Here's my point. Our next president's policies will probably have a major effect on America's economic health and, very likely, the economic health of the world. His policies will probably have a minor effect, if any effect at all, on America's morals.

If you like Romney/Ryan's Darwinian proposals, if you think the financiers who are paying for their campaign will help the middle class, if you believe that trickle-down economics help the poor (or if you think the poor shouldn't be helped), if you think business can thrive in the absence of a strong infrastructure, if you think climate change is a hoax, and if you trust for-profit health insurance companies with your life, then by all means vote for Romney-Ryan.

Just don't think they're going to bring about moral renewal in America.

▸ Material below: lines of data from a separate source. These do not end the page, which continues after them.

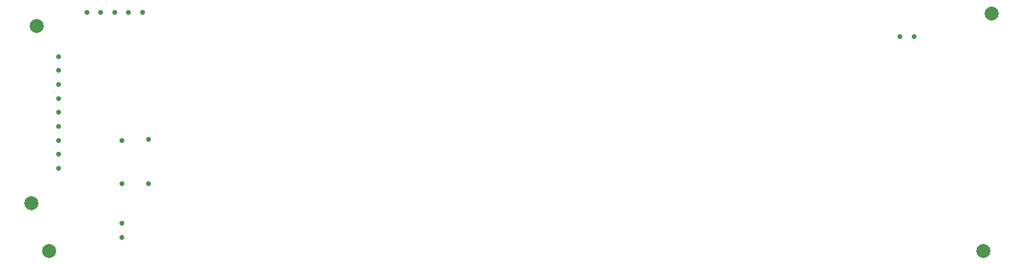
<source format=gbr>
G04 Generated by Ultiboard 14.2 *
%FSLAX34Y34*%
%MOMM*%

%ADD10C,0.0001*%
%ADD11C,0.7000*%
%ADD12C,2.0000*%


G04 ColorRGB 000000 for the following layer *
%LNDrill-Copper Top-Copper Bottom*%
%LPD*%
G54D11*
X185420Y142240D03*
X185420Y205740D03*
X147320Y142240D03*
X147320Y204000D03*
X147000Y85000D03*
X147000Y65000D03*
X57000Y164000D03*
X57000Y324000D03*
X57000Y304000D03*
X57000Y284000D03*
X57000Y264000D03*
X57000Y244000D03*
X57000Y224000D03*
X57000Y204000D03*
X57000Y184000D03*
X1281000Y353000D03*
X1261000Y353000D03*
X177000Y387000D03*
X157000Y387000D03*
X137000Y387000D03*
X117000Y387000D03*
X97000Y387000D03*
G54D12*
X25400Y368300D03*
X17780Y114300D03*
X43180Y45720D03*
X1391920Y386080D03*
X1380000Y45720D03*

M02*

</source>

dr. darrell a. harris said...

mplaLAFVery insightful analysis on how the two parties have sliced and diced the libertarian/communitarian agendas, LaVonne. Thanks!

dwstiles said...

if anything you are overly optimistic I fear. I only hope that the choices between Ayn-Randian survival of the richest darwinian economics and kumbyah liberal fiscal chaos; and the polarized moral and social agendas brought into the spotlight in this election will wake up the majority of thinking people and force them to hold the prostituted election process to account

Anonymous said...

Amen to the "prostituted election process" cited above. The fiscal cliff that must be faced on Nov. 7 means that we have to cut everything, drastically. It isn't an either/or between military or social service spending. If the parties can't work together to solve this crisis (which neither candidate was willing to talk about during the election) than we're in for a much worse recession--or a depression--than we've yet known. A GOP victory would make no attempt to alter the Citizens United mindset of the current Supreme Court majority. That ruling allows elections to be bought by corporations that fuel money into both sides, with an agenda that protects wall street and banks from regulation. A second-term Democratic president may offer the best hope of serving a democracy (as opposed to an oligarchy of the 1%). But the Democrats need reform as well as the Republicans, and Obama did not address this grave situation in his first term. Biden has skills for working across the aisle that he lacks; he needs to use them & not undercut them. A GOP president would likely add to the inequalities and fiscal philosophy that brought this about. I think there's much more at stake that the campaign ever touched upon.